Slot Type Description
uns["dataset_id"] string A unique identifier for the dataset.
uns["method_id"] string A unique identifier for the method.
uns["metric_ids"] string One or more unique metric identifiers.
uns["metric_values"] double The metric values obtained for the given prediction. Must be of same length as ‘metric_ids’.

File format: Raw dataset mod2

The second modality of the raw dataset.
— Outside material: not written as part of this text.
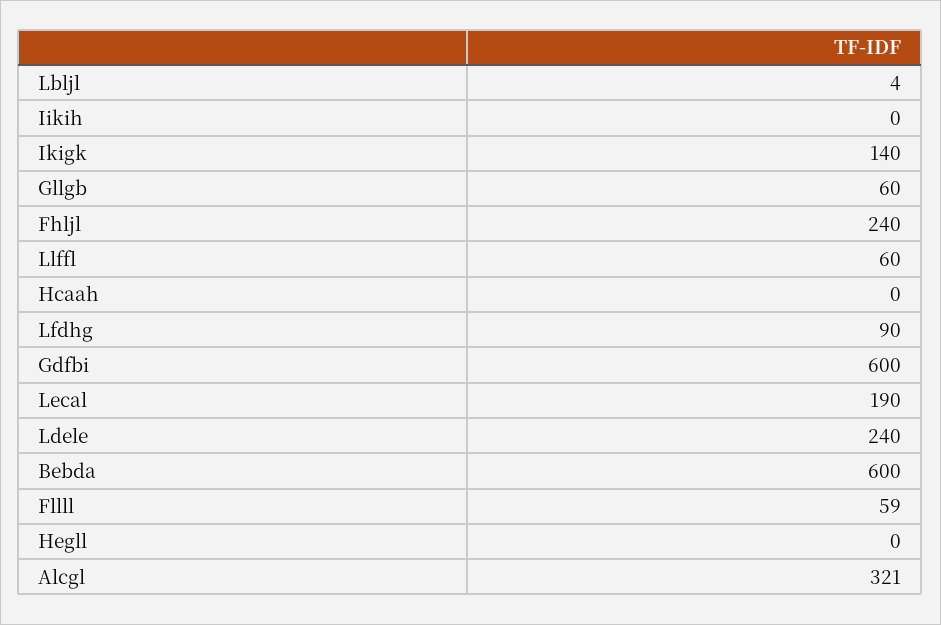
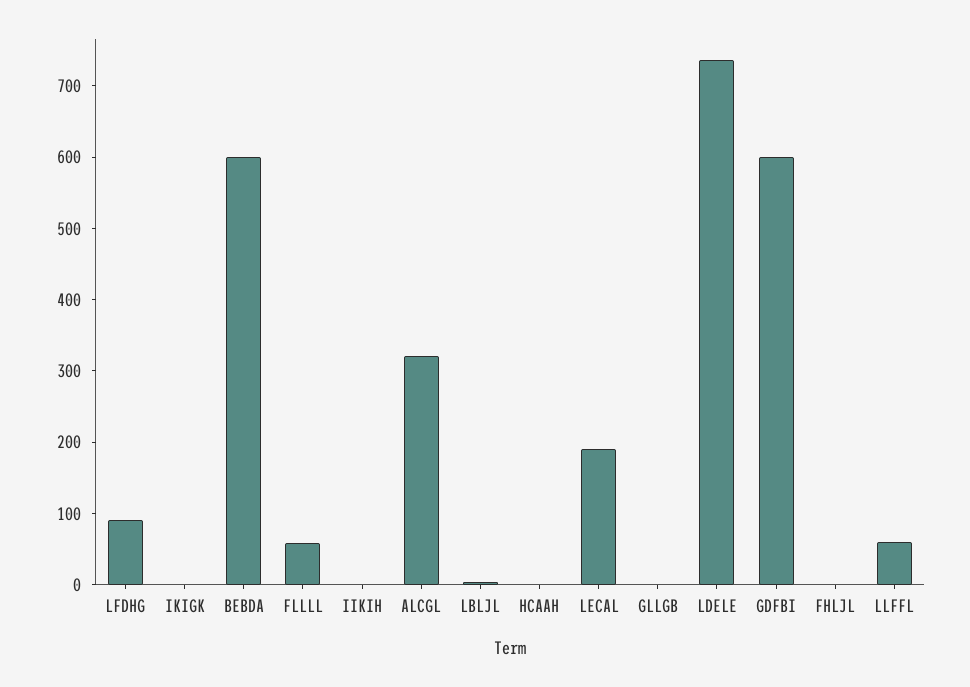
Ikigk: 140 -> 0
Gllgb: 60 -> 0
Fhljl: 240 -> 0
Ldele: 240 -> 740
Hegll: 0 -> none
Must be an ADT or an ATAC dataset

Example file: resources_test/common/openproblems_neurips2021/bmmc_cite/dataset_mod2.h5ad

Format:

AnnData object
 obs: 'batch', 'size_factors'
 var: 'feature_id', 'feature_name', 'hvg', 'hvg_score'
 obsm: 'gene_activity'
 layers: 'counts', 'normalized'
 uns: 'dataset_id', 'dataset_name', 'dataset_url', 'dataset_reference', 'dataset_summary', 'dataset_description', 'dataset_organism', 'normalization_id', 'gene_activity_var_names'

Data structure:

Slot Type Description
obs["batch"] string Batch information.
obs["size_factors"] double (Optional) The size factors of the cells prior to normalization.
var["feature_id"] string Unique identifier for the feature, usually a ENSEMBL gene id.
var["feature_name"] string (Optional) A human-readable name for the feature, usually a gene symbol.
var["hvg"] boolean Whether or not the feature is considered to be a ‘highly variable gene’.
var["hvg_score"] double A score for the feature indicating how highly variable it is.
obsm["gene_activity"] double (Optional) ATAC gene activity.
layers["counts"] integer Raw counts.
layers["normalized"] double Normalized expression values.
uns["dataset_id"] string A unique identifier for the dataset.
uns["dataset_name"] string Nicely formatted name.
uns["dataset_url"] string (Optional) Link to the original source of the dataset.
uns["dataset_reference"] string (Optional) Bibtex reference of the paper in which the dataset was published.
uns["dataset_summary"] string Short description of the dataset.
uns["dataset_description"] string Long description of the dataset.
uns["dataset_organism"] string (Optional) The organism of the sample in the dataset.
uns["normalization_id"] string The unique identifier of the normalization method used.
uns["gene_activity_var_names"] string (Optional) Names of the gene activity matrix.